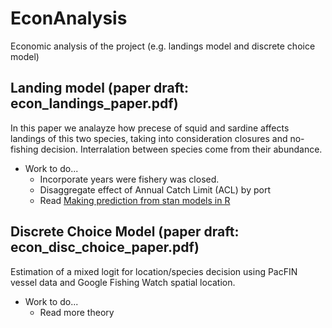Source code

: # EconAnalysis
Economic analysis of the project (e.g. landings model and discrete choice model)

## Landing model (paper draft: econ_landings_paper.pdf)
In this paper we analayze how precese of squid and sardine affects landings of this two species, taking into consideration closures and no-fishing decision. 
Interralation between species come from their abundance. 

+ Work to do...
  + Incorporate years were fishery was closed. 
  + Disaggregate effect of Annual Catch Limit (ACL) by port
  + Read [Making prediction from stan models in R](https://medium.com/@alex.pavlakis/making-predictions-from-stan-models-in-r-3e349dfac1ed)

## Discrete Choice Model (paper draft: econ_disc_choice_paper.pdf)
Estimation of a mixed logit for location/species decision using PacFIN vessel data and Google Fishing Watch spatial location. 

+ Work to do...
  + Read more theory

----

Try it
Beginning with the line that holds "(ACL) by port", please return every line through the end of the data, exactly as written.

Answer to this exercise
  + Disaggregate effect of Annual Catch Limit (ACL) by port
  + Read [Making prediction from stan models in R](https://medium.com/@alex.pavlakis/making-predictions-from-stan-models-in-r-3e349dfac1ed)

## Discrete Choice Model (paper draft: econ_disc_choice_paper.pdf)
Estimation of a mixed logit for location/species decision using PacFIN vessel data and Google Fishing Watch spatial location. 

+ Work to do...
  + Read more theory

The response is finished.